Today, AMD announced that it completed the acquisition of ZT Systems. I had a chance to talk to Forrest Norrod, executive vice president and general manager of the Data Center Solutions business unit at AMD, about the deal close, and I just wanted to give some additional perspective from what I have heard in the market.
AMD is Building the Customized AI Future
In my chat with Forrest, he was very focused on the engineering talent that came along with the acquisition. He also had a very different take from NVIDIA on what would be required to support hyper-scale customers in the future. Taking a step back, the NVIDIA GB200 NVL72 is both a trend-setting marvel and a product that went through a number of teething challenges to get working. A number of the installations shown in mid-Q4 2024 folks had GB200 NVL72 hardware but were still working on getting fully operational. It is a big step between the HGX platforms that have been powering AI clusters for years and the new NVL72 racks.
In our discussion, Forrest said that he believed that from a manufacturability standpoint, AMD’s GPUs should not run into the same challenges as NVIDIA had with the GB200 platforms. The ZT Systems acquisition was not as much about manufacturing the silicon as it was the systems they would go into.
ZT Systems has been building hyper-scale clusters for many years. What many folks miss in the AI discussion is that, unlike CPU-based clusters, the higher-power and often liquid-cooled AI clusters present more challenges. The relatively straightforward ones are things like adding liquid cooling to racks. A significantly more difficult challenge is managing the scale and complexity.

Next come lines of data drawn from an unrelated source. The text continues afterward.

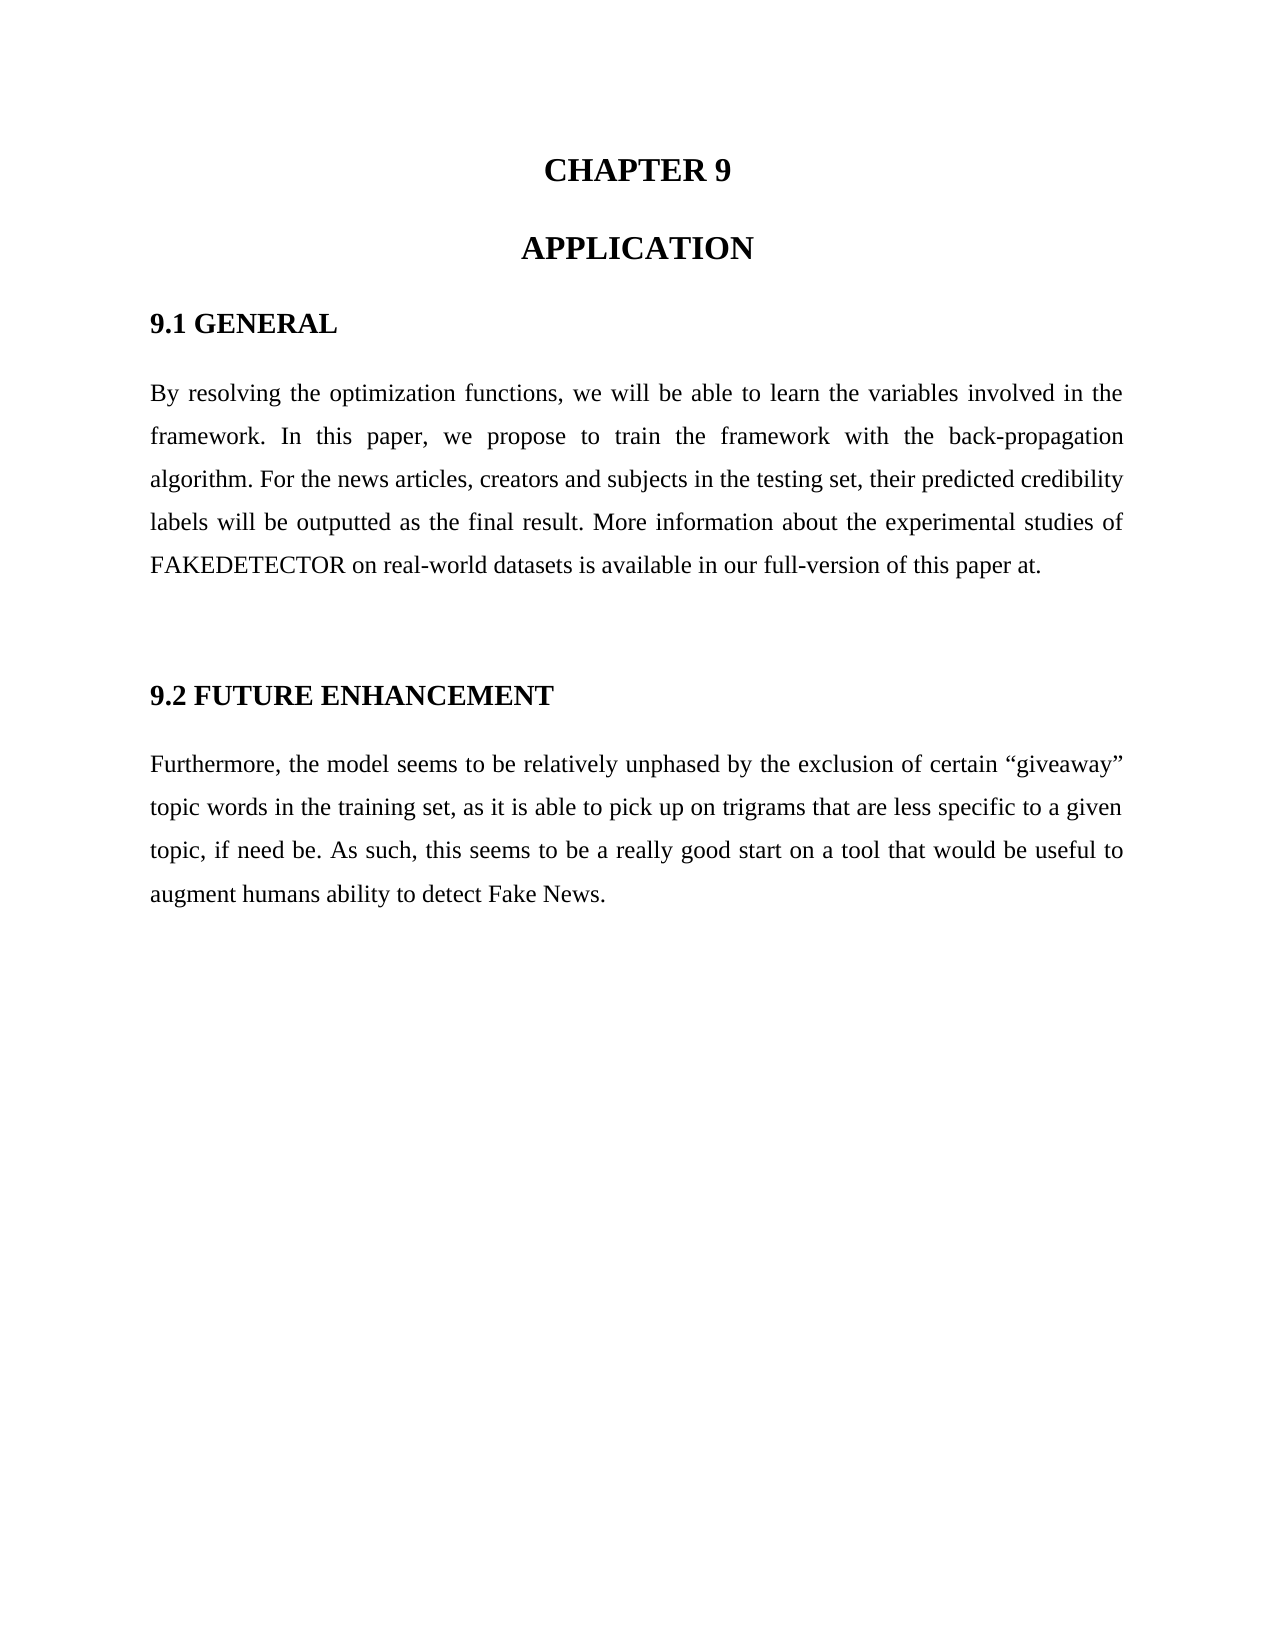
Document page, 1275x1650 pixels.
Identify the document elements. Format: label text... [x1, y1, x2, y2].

text CHAPTER 9 [150, 150, 1125, 188]
text APPLICATION [150, 228, 1125, 267]
text 9.1 GENERAL [150, 307, 1125, 340]
text 9.2 FUTURE ENHANCEMENT [150, 678, 1125, 712]
text Furthermore, the model seems to be relatively unphased by the exclusion of certain “giveaway” topic words in the training set, as it is able to pick up on trigrams that are less specific to a given topic, if need be. As such, this seems to be a really good start on a tool that would be useful to augment humans ability to detect Fake News. [150, 749, 1125, 907]
text By resolving the optimization functions, we will be able to learn the variables involved in the framework. In this paper, we propose to train the framework with the back-propagation algorithm. For the news articles, creators and subjects in the testing set, their predicted credibility labels will be outputted as the final result. More information about the experimental studies of FAKEDETECTOR on real-world datasets is available in our full-version of this paper at. [150, 378, 1125, 579]
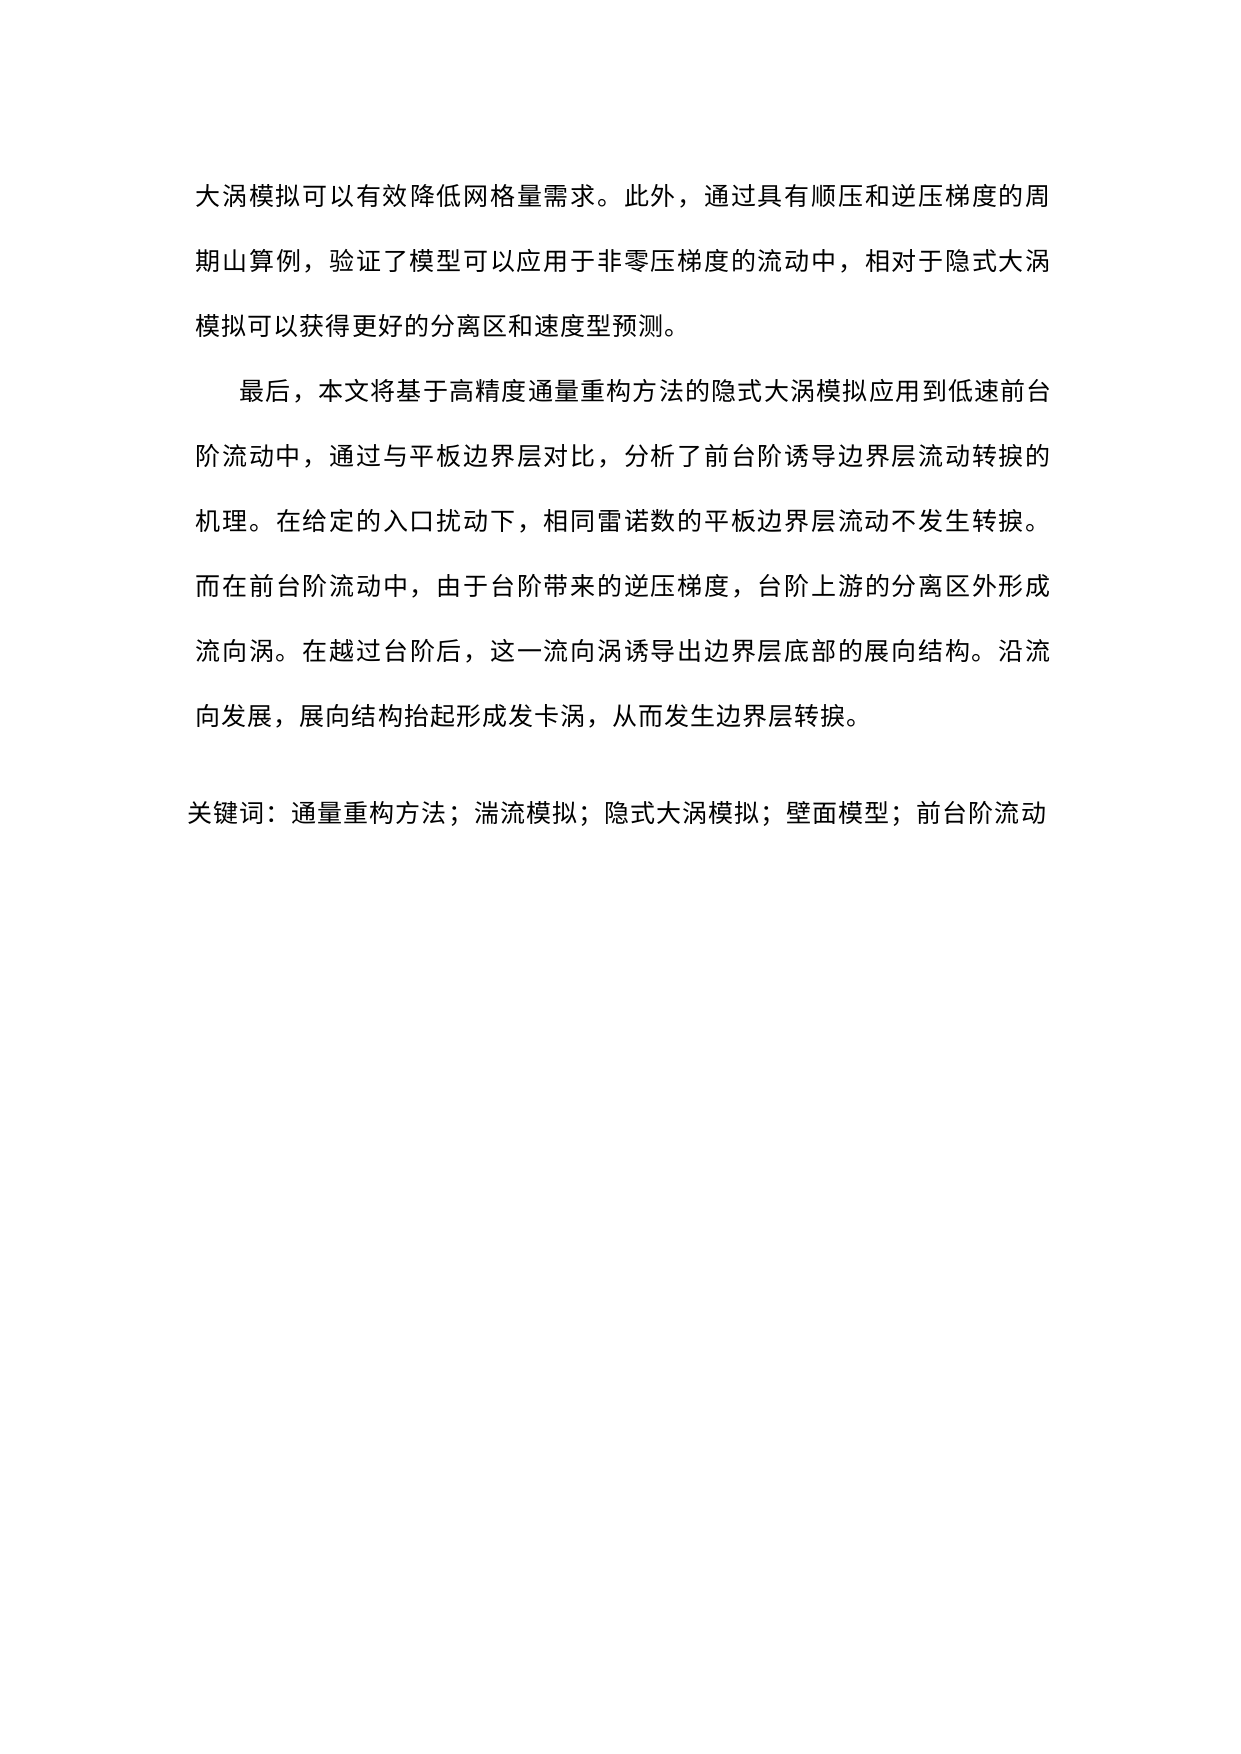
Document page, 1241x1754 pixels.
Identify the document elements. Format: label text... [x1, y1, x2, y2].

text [196, 162, 1053, 357]
text 关键词：通量重构方法；湍流模拟；隐式大涡模拟；壁面模型；前台阶流动 [187, 779, 1053, 844]
text 最后，本文将基于高精度通量重构方法的隐式大涡模拟应用到低速前台阶流动中，通过与平板边界层对比，分析了前台阶诱导边界层流动转捩的机理。在给定的入口扰动下，相同雷诺数的平板边界层流动不发生转捩。而在前台阶流动中，由于台阶带来的逆压梯度，台阶上游的分离区外形成流向涡。在越过台阶后，这一流向涡诱导出边界层底部的展向结构。沿流向发展，展向结构抬起形成发卡涡，从而发生边界层转捩。 [196, 357, 1053, 747]
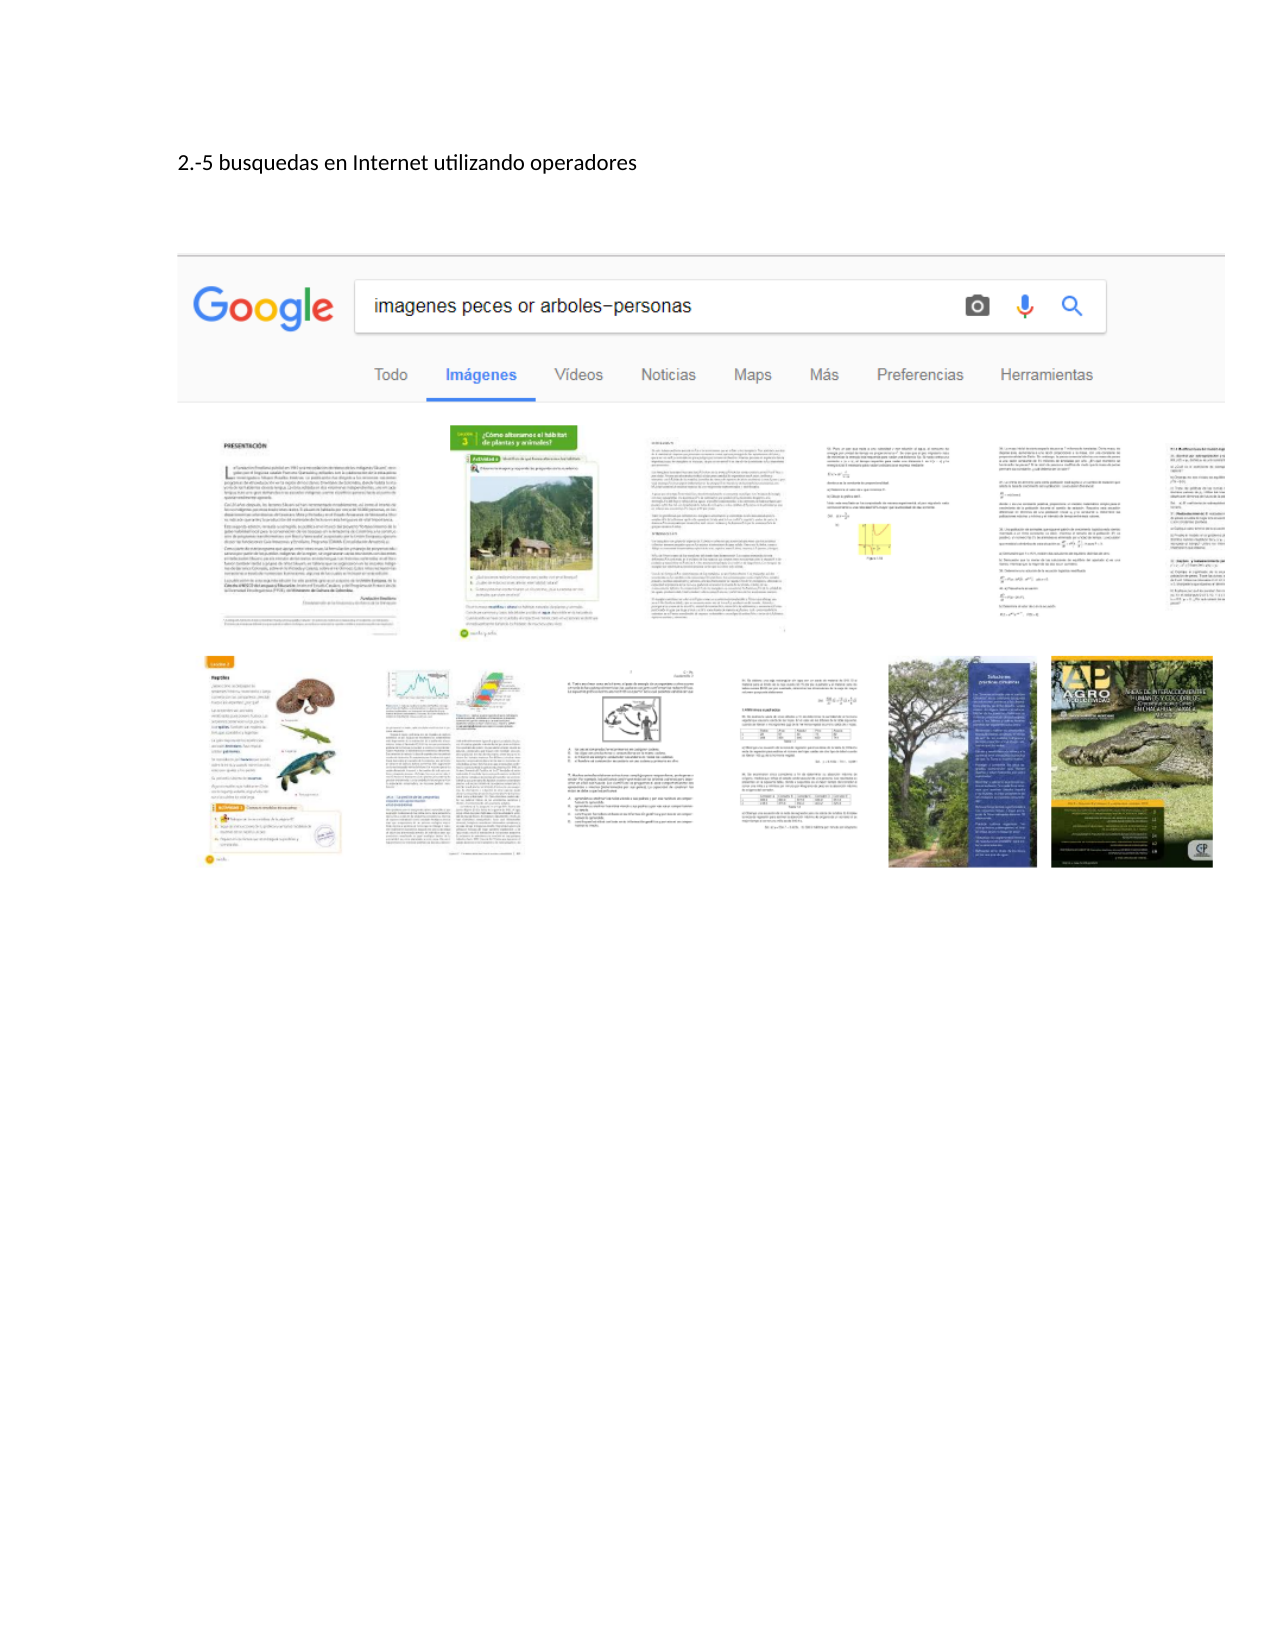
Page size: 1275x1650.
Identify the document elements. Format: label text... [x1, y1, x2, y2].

Just for some sense, a typical CPU-based server might have a low-speed management NIC, then one or two high-speed links per 1U of rack space that go to a standard Ethernet network. Call it 2-3 connections per node. A typical 8-GPU server has one NIC per node, one or two NICs per CPU, a management NIC, then sometimes management NICs for the high-speed NICs. In addition, CDUs, rear door heat exchangers, each rack PDU, and so forth will also have network connections for the telemetry and management networks.
The net result is that each server uses many network connections. Those network connections will terminate in different locations in the data center, so the optical cabling must be the correct type (single-mode or multi-mode), they must be cut and bundled to the correct lengths. Labels need to be created so that the right cable is plugged into the right port. There are plenty of stories in the industry where folks found the reason their short-range optics were unreliable over multi-mode fiber was that the optical cables were cut to 120m, not 100m lengths.
Network cabling is just one example. Powering the systems takes an enormous amount of heavy copper cables, and one has to deal with quick sprints to peaks and valleys of power usage that can break power distribution components. Eventually (by 2027 for high-density AI), coolant distribution units (CDUs) will need to move out of racks and so CDUs and the liquid loops need to be properly sized.
This all becomes a giant systems engineering challenge just to design the systems. Another big challenge is that AI data centers are very different, from the power sources to the weight ratings on floors to the ambient temperatures, humidity, and dust profiles.
NVIDIA’s approach to this has been the GB200 NVL72. Customers can choose racks built by one of about 14 different OEMs/ ODMs, but the NVL72 is a well-defined solution. If your data center only has room for 20 GPUs per rack, then you are out of luck. Also, if your data center only supports 42U racks, then your option is to find somewhere else, raise doors and roofs, and so forth.
In our discussion, Forrest focused on how AMD’s approach would differ. Instead of a one-size-fits-all approach, AMD would focus on co-engineering solutions with its customers. That is why AMD needs a larger engineering team that buying ZT Systems brings. Customers may want different numbers of GPUs in a rack. The liquid cooling loops are often different. Some customers are looking at not just 52U racks but 52U racks with other components on top.
ZT Systems has not just relationships with the teams at hyper-scalers building these large clusters, but it has years of learning little tricks. The importance of the “little tricks” may not seem huge, but even designing ways to get heavy racks onto raised floors quickly, shipping systems filled with fluid and the correct expansion hose sizes for temperature and pressure changes in air freight, and so forth become areas for engineering IP to accelerate system deployment.
On that note, AMD now has another challenge. It is currently competing with many of its customers, and in closing the acquisition, it also acquired a manufacturing business. AMD said that it would look for a buyer, and sell that business to not remain in the position for long. Prior to the deal closing, AMD had already started the discussion to divest of this manufacturing business.